Patient vignette: Applying the guideline
Michael, a 63‑year‑old man, received 3 cycles of neoadjuvant ICI/TKI combination for a 9‑cm right renal mass before planned radical nephrectomy. At surgery, the specimen was photographed and sampled using the INKCC baseline template (1 block/cm). The pathology report recorded: percent residual viable tumor 20% (10–30% bin), greatest linear dimension of residual viable tumor 18 mm, histologic subtype clear cell RCC, WHO/ISUP grade 3 on residual tumor, negative margins, and no viable tumor in sampled thrombus. These standardized data allowed the trial team to classify his pathological response and included him in a pooled analysis correlating pathological metrics with 2‑year relapse‑free survival.
References
1. Blackmur JP, van der Mijn JCK, Warren AY, Browning L, Burgers F, Hirsch MS, Kapur P, Mehra R, Rao P, Signoretti S, Bex A, Stewart GD, van Montfoort ML, Jones JO; International Neoadjuvant Kidney Cancer Consortium. Assessing pathological response to neoadjuvant therapy in renal cell carcinoma: a systematic review and guidelines for sampling and reporting standards from the International Neoadjuvant Kidney Cancer Consortium. Lancet Oncol. 2025 Oct;26(10):e536-e546. doi:10.1016/S1470-2045(25)00345-6.

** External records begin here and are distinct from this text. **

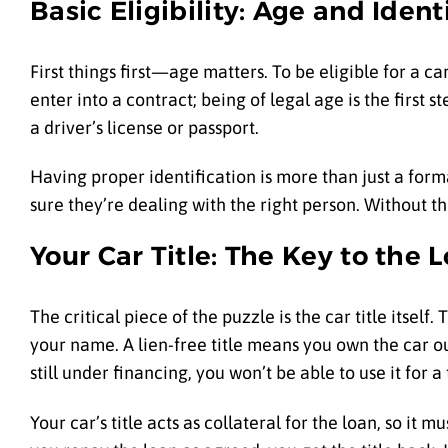
Basic Eligibility: Age and Ident
First things first—age matters. To be eligible for a c
enter into a contract; being of legal age is the first
a driver’s license or passport.
Having proper identification is more than just a forma
sure they’re dealing with the right person. Without th
Your Car Title: The Key to the 
The critical piece of the puzzle is the car title itself.
your name. A lien-free title means you own the car out
still under financing, you won’t be able to use it for a ti
Your car’s title acts as collateral for the loan, so it m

2. National Comprehensive Cancer Network. NCCN Clinical Practice Guidelines in Oncology: Kidney Cancer. (Accessed 2024–2025 versions.) Available at: https://www.nccn.org
3. European Association of Urology Guidelines on Renal Cell Carcinoma. EAU Guidelines. (2024 edition). Available at: https://uroweb.org/guideline/renal-cell-carcinoma/
4. College of American Pathologists. Protocol for the Examination of Nephrectomy Specimens for Renal Cell Carcinoma. CAP Cancer Protocols. (Latest version available online.) https://www.cap.org
5. Amin MB, Edge SB, Greene FL, et al. AJCC Cancer Staging Manual, 8th edition. Springer; 2017.

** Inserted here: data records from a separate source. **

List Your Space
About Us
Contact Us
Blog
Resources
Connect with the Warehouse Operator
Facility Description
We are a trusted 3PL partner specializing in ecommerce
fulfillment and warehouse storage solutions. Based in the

6. WHO Classification of Tumours Editorial Board. WHO Classification of Tumours: Urinary and Male Genital Tumours, 5th Edition. IARC; 2022.
7. International Collaboration on Cancer Reporting (ICCR). Dataset for Reporting Renal Cell Carcinoma; recommended core items. (Accessed 2024.) https://www.iccr-cancer.org
Conclusion
The INKCC consensus provides a practical, standardized framework to quantify pathological response in RCC after neoadjuvant therapy. The recommendations — standardized sampling, quantification of residual viable tumor in 10% increments plus greatest linear extent, and mandatory clinical metadata — are designed to make pathological endpoints reliable and comparable across trials. Their adoption in clinical trials will help determine whether pathological response can become a validated surrogate of long‑term outcomes in renal cancer and may, in time, influence routine reporting practice. For now, these guidelines are a key step towards rigorous, reproducible evaluation of neoadjuvant strategies in RCC.